## PASSAGE PROVIDED
Bergeron also solves the problem with penetrating polygons.
However, there is one solution in Bergeron's method that is of some
importance. That is the case with open models. If the model is not closed it
might not produce an equal amount of front- and back-facing shadow polygons
relative to a ray from the viewpoint. Let's introduce a variable called
depth count. When we start from the viewpoint every time we cross a front
facing shadow polygon we add +1 to it and a back-facing polygons adds -1 and
thus cancels the effect. So for a single object and a single light source
the depth count should be the same after leaving their influence as it was
before we entered the shadow. For open models this might not be the case.
The problem can be solved by introducing a new variable Nb_C. If the
polygon crossed is generated from a case 2 edge (see section 3.1 above) the
variable is +2 (-2 if back facing) otherwise it will be +1 (-1). When this
value is added to the depth count every time a shadow polygon is crossed the
overall result of a single object will be zero. This is just what we needed.
Is should be noted here that every open model can be closed quite easily so
even this case is not extremely important anymore.
4. Stencil Shadow Volumes in Practice
Now that we're done with theory it's time to get into the actual means of
making it work and to the features currently supported by the hardware. The
support of the hardware is crucial to speed of the shadow volumes. Even with
hardware a general implementation of the shadow volumes is not trivial.
What's introduced next is an enhancement to the above original shadow
volumes algorithm. The enhancement is called stencil shadow volumes.

## REQUIREMENT
In the shadow volume passage, why does Bergeron's method add the variable Nb_C when handling open models? Answer in one to three sentences. This exercise does not draw on the material.

## RECORDS SHOWN
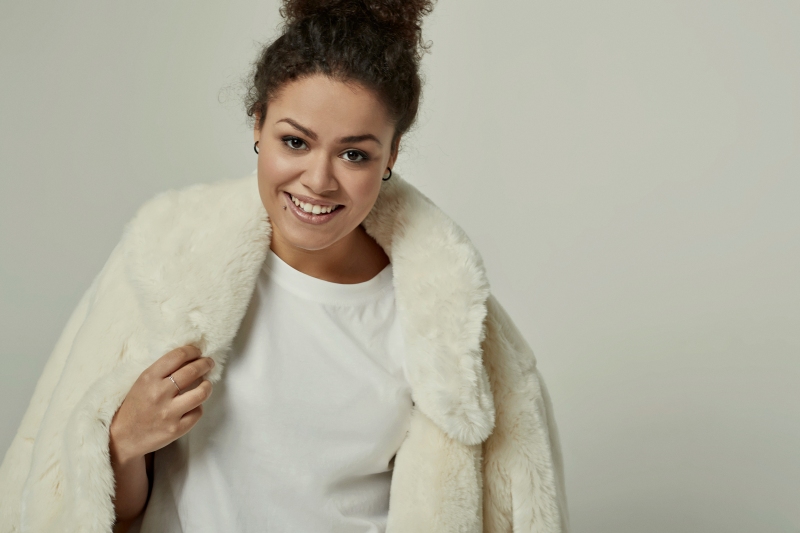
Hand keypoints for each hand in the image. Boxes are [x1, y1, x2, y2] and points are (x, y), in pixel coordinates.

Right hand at [110, 345, 214, 463]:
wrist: (122, 437)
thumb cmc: (135, 407)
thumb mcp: (142, 383)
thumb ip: (163, 371)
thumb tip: (189, 358)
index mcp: (149, 378)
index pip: (177, 356)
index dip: (192, 351)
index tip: (198, 351)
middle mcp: (160, 393)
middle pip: (192, 371)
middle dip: (205, 364)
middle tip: (208, 363)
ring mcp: (169, 412)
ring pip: (201, 393)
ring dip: (207, 386)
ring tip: (206, 384)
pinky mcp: (176, 429)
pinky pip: (197, 412)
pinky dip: (198, 407)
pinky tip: (193, 405)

## TASK SOLUTION
An open model might not produce an equal number of front- and back-facing shadow polygons along a ray from the viewpoint, so the depth count may not return to its original value after leaving the shadow. Nb_C adds +2 (or -2 if back facing) for a polygon generated from a case 2 edge and +1 (or -1) otherwise, which makes the overall result for a single object zero.